“Our monthly price checks suggest that Marico has started passing the benefits from low copra prices for the large units either through price offs or extra grammage. Given the lower copra prices, this is unlikely to hurt Marico’s profitability,” said Nitin Gupta, analyst at SBICAP Securities.
Yet, the higher base in the year-ago quarter would limit the volume growth, he said.
Nevertheless, analysts expect that it should help achieve the management's volume growth target of 8-10 per cent over a medium term along with over 18 per cent EBITDA (earnings before interest, tax, depreciation and amortisation) margin at the consolidated level. For FY20, analysts estimate the company's topline to grow by 9-10 per cent and EBITDA by over 15 per cent.

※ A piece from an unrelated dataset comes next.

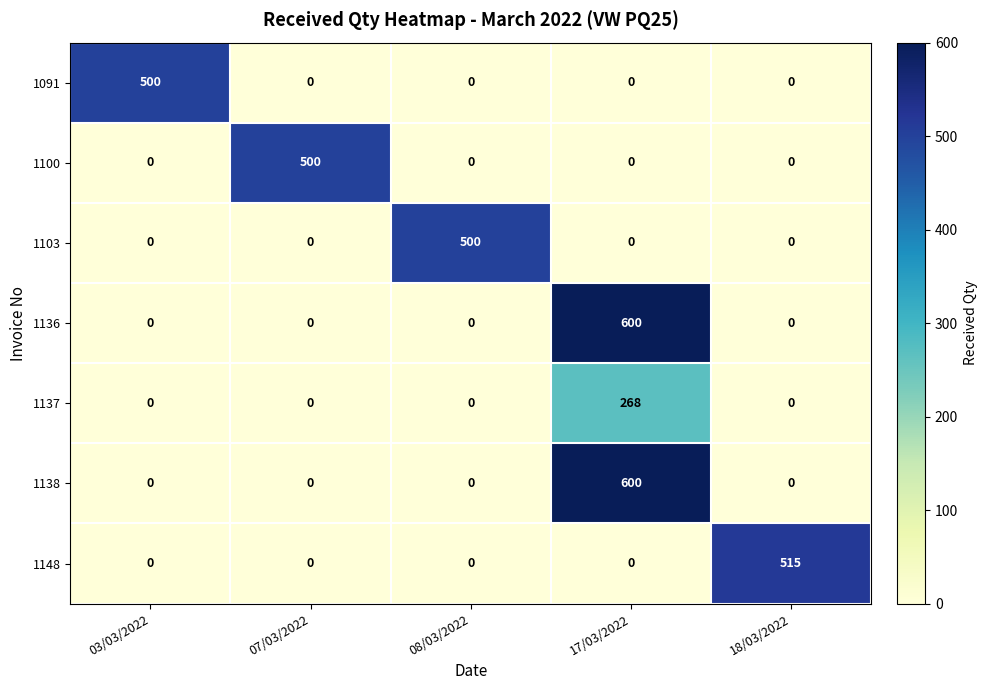

What is the difference between the highest and lowest values at 08/03/2022?

500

The volume push would also get support from the new-age distribution channels such as e-commerce (4 per cent of domestic business) and modern trade (13 per cent of India business) besides expansion of rural reach. Though Marico’s other portfolios such as Saffola showed good performance in the March quarter, the Street would be keeping an eye out on whether the trend persist in the ongoing quarter. After two quarters of dismal growth, the company had clocked 18 per cent growth in Saffola in the March 2019 quarter.
The Street, however has started factoring in these improvements given the recent outperformance, which has pushed up stock valuations to 44 times FY20 estimated earnings. Also, given the overall demand weakness, mainly in rural pockets (30-32 per cent of Marico’s revenue), long-term investors could await a correction before considering the stock.